── Texte cité ──

Accueil    MonKiosk.com    Sports    Business    News    Annonces    Femmes    Nécrologie    Publicité
NEWS
Comment

Art et Culture

Amazones du Danxomè : Sceau indélébile de la reine Tassi Hangbé sur l’histoire

Publié le mardi 17 mai 2022  |  Fraternité
Le
© Autre presse par Dr
Le Monument Amazone
Comment


Emblème du courage guerrier et de l’ingéniosité des femmes, les amazones du danxomè ont, de façon significative, contribué au rayonnement de ce célèbre royaume d’Afrique de l’Ouest dont l’économie était basée sur le commerce, l’agriculture et surtout la culture de la guerre. Si aujourd’hui encore plus que par le passé, les regards, même de très loin se portent sur l’histoire de ces femmes vaillantes, un vibrant hommage mérite d’être rendu à cette femme, trop souvent occultée qui fonda cette redoutable armée : la valeureuse reine Tassi Hangbé.

───

Exercices à traiter ->
(a) Recopiez le passage de l'article sur les amazones du Danxomè compris entre "Publié le mardi" et "reine Tassi Hangbé.", bornes incluses.
(b) D'après l'article sur les amazones du Danxomè, qui a fondé cette armée ?
Les entrées proviennent d'une source distincte de l'article.

── Informations fournies ──

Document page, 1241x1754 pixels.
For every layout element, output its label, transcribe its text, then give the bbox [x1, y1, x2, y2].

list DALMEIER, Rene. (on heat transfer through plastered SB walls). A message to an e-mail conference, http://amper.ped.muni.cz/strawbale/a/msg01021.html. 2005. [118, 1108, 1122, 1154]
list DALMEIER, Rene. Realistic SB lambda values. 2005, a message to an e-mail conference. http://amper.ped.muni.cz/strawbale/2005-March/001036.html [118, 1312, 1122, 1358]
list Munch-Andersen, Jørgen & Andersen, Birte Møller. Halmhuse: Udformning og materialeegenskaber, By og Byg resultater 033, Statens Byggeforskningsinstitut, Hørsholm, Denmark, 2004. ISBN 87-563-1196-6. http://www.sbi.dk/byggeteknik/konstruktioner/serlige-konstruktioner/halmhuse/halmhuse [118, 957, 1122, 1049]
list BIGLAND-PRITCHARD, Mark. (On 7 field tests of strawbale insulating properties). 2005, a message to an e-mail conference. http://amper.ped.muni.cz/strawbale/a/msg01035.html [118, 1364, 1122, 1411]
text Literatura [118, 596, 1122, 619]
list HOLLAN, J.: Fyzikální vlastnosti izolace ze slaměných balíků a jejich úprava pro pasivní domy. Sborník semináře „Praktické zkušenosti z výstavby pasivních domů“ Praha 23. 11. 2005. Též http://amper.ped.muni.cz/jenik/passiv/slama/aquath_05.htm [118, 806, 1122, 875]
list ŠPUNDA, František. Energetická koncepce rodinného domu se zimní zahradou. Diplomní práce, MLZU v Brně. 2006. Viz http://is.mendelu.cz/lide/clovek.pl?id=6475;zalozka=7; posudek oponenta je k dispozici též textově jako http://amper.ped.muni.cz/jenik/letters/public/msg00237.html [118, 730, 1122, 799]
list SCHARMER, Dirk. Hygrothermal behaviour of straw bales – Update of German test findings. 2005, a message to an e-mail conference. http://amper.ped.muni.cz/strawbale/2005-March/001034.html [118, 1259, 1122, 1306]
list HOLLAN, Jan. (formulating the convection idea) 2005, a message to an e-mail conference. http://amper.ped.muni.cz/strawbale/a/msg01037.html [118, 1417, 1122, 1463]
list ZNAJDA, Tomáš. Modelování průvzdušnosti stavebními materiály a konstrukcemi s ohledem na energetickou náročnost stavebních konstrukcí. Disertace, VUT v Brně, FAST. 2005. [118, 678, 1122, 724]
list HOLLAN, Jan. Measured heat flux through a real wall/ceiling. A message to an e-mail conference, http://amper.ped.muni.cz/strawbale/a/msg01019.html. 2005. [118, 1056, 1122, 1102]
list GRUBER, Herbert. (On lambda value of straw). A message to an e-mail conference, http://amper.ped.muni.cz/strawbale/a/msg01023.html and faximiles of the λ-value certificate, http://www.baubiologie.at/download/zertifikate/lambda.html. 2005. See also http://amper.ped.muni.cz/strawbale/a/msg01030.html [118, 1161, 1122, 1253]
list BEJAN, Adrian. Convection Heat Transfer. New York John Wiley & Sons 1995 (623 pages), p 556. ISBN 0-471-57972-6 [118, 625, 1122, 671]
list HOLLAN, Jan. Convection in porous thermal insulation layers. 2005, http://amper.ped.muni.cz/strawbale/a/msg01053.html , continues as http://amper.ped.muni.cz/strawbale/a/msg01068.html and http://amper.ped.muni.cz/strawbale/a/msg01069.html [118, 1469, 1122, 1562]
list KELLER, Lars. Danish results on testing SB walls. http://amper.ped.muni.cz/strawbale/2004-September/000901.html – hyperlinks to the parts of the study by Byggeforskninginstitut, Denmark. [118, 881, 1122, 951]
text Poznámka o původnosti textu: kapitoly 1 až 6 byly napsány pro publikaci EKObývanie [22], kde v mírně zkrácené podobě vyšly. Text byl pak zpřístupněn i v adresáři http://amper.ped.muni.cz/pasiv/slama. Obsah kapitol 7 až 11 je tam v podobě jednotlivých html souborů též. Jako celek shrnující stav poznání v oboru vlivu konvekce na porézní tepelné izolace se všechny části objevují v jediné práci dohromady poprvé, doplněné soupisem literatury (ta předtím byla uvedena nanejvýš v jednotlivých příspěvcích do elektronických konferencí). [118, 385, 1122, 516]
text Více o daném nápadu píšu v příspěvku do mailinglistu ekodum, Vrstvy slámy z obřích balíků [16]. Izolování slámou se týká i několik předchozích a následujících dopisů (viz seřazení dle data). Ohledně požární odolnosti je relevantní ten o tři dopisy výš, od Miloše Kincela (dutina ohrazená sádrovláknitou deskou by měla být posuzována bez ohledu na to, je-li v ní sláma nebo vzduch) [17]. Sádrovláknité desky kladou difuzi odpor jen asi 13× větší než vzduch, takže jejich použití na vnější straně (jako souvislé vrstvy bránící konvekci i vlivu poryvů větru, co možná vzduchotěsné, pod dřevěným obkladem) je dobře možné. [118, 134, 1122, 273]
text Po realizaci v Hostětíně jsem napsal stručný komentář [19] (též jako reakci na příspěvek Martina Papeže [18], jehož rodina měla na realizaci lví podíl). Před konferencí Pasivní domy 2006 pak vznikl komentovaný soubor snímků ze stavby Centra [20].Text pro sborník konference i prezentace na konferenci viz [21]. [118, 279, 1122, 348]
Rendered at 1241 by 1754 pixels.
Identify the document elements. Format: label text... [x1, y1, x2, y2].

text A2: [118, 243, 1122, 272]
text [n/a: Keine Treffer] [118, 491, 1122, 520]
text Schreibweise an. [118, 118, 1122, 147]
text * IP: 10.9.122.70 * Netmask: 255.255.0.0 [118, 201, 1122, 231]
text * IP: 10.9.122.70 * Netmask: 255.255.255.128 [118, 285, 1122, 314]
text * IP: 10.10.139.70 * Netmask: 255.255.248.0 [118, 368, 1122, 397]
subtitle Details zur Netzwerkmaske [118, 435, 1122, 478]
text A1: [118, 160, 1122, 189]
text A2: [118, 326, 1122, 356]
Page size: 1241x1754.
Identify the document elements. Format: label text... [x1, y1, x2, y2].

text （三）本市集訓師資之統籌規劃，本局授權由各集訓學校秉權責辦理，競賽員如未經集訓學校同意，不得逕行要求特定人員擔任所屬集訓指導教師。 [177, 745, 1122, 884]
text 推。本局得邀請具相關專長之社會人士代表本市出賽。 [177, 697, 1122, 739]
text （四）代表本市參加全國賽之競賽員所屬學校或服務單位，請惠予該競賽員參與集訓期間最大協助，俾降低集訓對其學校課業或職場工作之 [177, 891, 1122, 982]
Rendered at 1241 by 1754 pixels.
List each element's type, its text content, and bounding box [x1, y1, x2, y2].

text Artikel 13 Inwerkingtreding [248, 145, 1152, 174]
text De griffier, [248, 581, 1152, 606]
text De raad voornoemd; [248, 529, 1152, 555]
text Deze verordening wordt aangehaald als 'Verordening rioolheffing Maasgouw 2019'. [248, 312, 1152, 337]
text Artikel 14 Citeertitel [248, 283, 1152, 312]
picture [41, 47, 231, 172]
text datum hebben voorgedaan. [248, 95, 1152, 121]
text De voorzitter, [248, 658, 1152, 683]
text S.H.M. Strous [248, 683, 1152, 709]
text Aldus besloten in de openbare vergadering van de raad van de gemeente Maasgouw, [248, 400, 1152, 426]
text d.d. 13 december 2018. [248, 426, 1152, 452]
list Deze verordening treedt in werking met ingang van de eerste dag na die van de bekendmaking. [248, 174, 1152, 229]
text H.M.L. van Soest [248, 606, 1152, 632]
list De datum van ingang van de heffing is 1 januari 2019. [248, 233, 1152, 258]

───

Réponses rédigées ->
(a)
Publié le mardi 17 mai 2022  |  Fraternité
Le
© Autre presse par Dr
Le Monument Amazone
Comment


Emblème du courage guerrier et de l’ingéniosité des femmes, les amazones du danxomè ont, de façon significative, contribué au rayonnement de ce célèbre royaume d’Afrique de l’Ouest dont l’économie était basée sur le commerce, l’agriculture et surtout la culture de la guerre. Si aujourd’hui encore plus que par le passé, les regards, même de très loin se portent sur l’histoire de ces femmes vaillantes, un vibrant hommage mérite d’être rendu à cette femme, trop souvent occultée qui fonda cette redoutable armée : la valeureuse reine Tassi Hangbé.

(b) La reine Tassi Hangbé.